Foto: Nelson Jr./SCO/STF

O Supremo Tribunal Federal (STF) deve ter, nesta terça-feira (15), uma das sessões mais delicadas dos últimos tempos. O plenário analisará um relatório da Polícia Federal (PF) que reúne mensagens e outros registros utilizados pela corporação para apontar uma relação próxima entre o ministro Alexandre de Moraes e o ex-banqueiro Daniel Vorcaro.

O julgamento ocorre em meio a um ambiente de tensão entre os integrantes da Corte, que passaram os últimos dias trocando ofícios e divergindo sobre o acesso às provas e a condução das investigações. O caso estava sob relatoria do ministro André Mendonça, mas, no fim de semana, o presidente do STF, Edson Fachin, assumiu a relatoria.

A expectativa é que os ministros discutam inicialmente um pedido da Procuradoria-Geral da República (PGR) para anular o relatório produzido pela Polícia Federal. Segundo a Procuradoria, Mendonça teria determinado a elaboração do documento sem uma solicitação prévia do Ministério Público ou da própria PF e sem levar a medida anteriormente ao plenário.

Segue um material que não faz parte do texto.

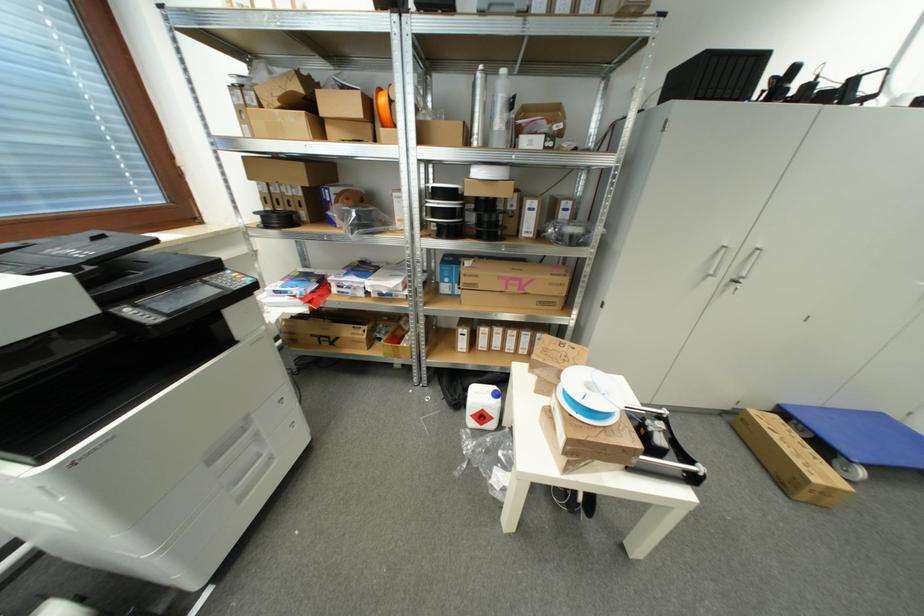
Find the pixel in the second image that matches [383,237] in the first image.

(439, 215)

Caso o pedido de nulidade seja rejeitado, os ministros poderão avançar na análise sobre uma eventual abertura de investigação contra Moraes. Mesmo se o relatório for considerado inválido, porém, há integrantes da Corte que avaliam ser possível discutir elementos já conhecidos para definir se uma nova apuração deve ser instaurada.

STF dividido em duas alas

Segundo apuração da CNN Brasil, os ministros do STF estão divididos em dois grupos diante do caso. Alexandre de Moraes teria o apoio de Flávio Dino, Cristiano Zanin e Gilmar Mendes. O grupo já atuou de forma alinhada em julgamentos de grande repercussão, entre eles o processo que terminou na condenação do ex-presidente Jair Bolsonaro (PL) por tentativa de golpe de Estado.

Na outra ala está André Mendonça, que tem o apoio do ministro Luiz Fux. Na semana passada, Fux acompanhou Mendonça em uma decisão que determinou o afastamento do diretor-geral da Polícia Federal, Andrei Rodrigues. A medida, posteriormente, foi derrubada por Fachin, que determinou o retorno de Rodrigues ao cargo.

Apesar de ter revertido a decisão de Mendonça, Fachin vem dando sinais de que poderá votar contra Moraes. Conforme a CNN Brasil, o presidente do STF também tende a defender que, caso seja autorizada uma investigação, Moraes seja afastado da Corte durante a apuração de sua relação com Daniel Vorcaro.

Três votos são considerados decisivos

Diante do cenário de divisão, as atenções se concentram principalmente nos votos de Cármen Lúcia, Nunes Marques e Dias Toffoli.

Toffoli poderá se declarar suspeito e não participar do julgamento, seguindo o mesmo procedimento adotado em decisões relacionadas ao caso Banco Master.

Nunes Marques, por sua vez, é considerado próximo de Mendonça e acompanhou o ministro na decisão que afastou o diretor-geral da PF. Ao mesmo tempo, o perfil mais garantista do ministro mantém em aberto qual será sua posição na sessão.

Já Cármen Lúcia é apontada como um dos principais votos capazes de definir o resultado. A ministra passou o último fim de semana em reuniões com integrantes de seu gabinete para preparar o voto. Segundo interlocutores ouvidos pela CNN Brasil, ela teria reforçado sua independência e afirmado que não pretende se submeter à pressão de outros ministros.

Ainda de acordo com a apuração da emissora, a ala favorável a Mendonça trabalha com a expectativa de que Cármen Lúcia vote pela abertura de uma investigação contra Alexandre de Moraes.